Dataset entries
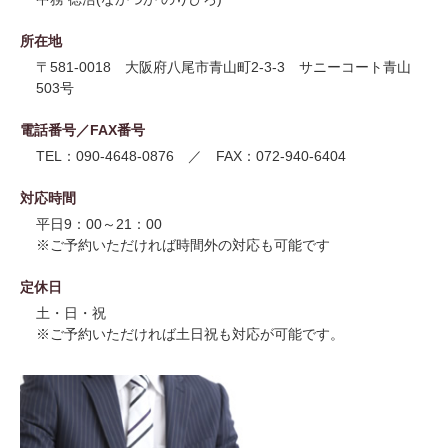
所在地
〒581-0018 大阪府八尾市青山町2-3-3 サニーコート青山
503号
電話番号／FAX番号
TEL：090-4648-0876 ／ FAX：072-940-6404
対応時間
平日9：00～21：00
※ご予約いただければ時間外の対応も可能です
定休日
土・日・祝
※ご予約いただければ土日祝も対応が可能です。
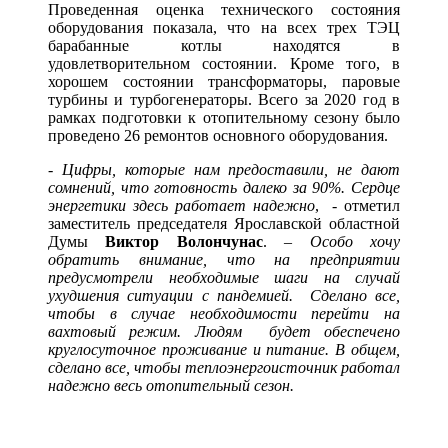
Проведенная оценка технического состояния
оборудования показала, что на всех трех ТЭЦ
барабанные котлы находятся в
удовлетворительном состоянии. Кроме того, в
хорошем состоянии трансформаторы, паровые
турбины и турбогенераторы. Всего за 2020 год в
рамках подготовки к отопительному сезону было
проведено 26 ремонтов основного оборудования.
-
Цифры, которые нам предоставили, не дают
сомнений, что готовность далеко за 90%. Сердце
энергетики здесь работает надежно
, - отметил
заместитель председателя Ярославской областной
Думы
Виктор Волончунас
. –
Особо хочу
обратить внимание, что на предприятии
предусмотрели необходимые шаги на случай
ухудшения ситуации с пандемией. Сделано все,
чтобы в случае необходимости перейти на
вахтовый режим. Людям будет обеспечено
круглосуточное проживание и питание. В общем,
сделано все, чтобы теплоэнергоисточник работал
надежно весь отопительный сезон.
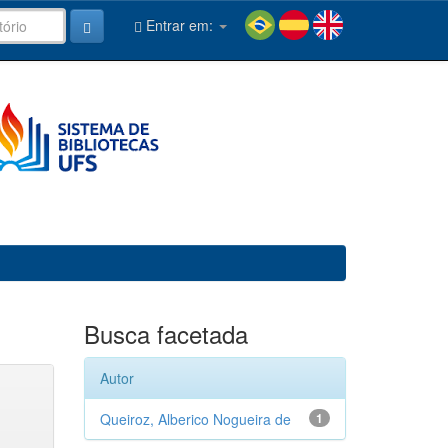
Entrar em:
Busca facetada
Autor
Queiroz, Alberico Nogueira de
1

Task to carry out
Look through the records and gather every line containing "чтобы".

Output for this exercise
чтобы в случае необходимости перейти на
сделано все, чтобы теплоэнергоисточник работал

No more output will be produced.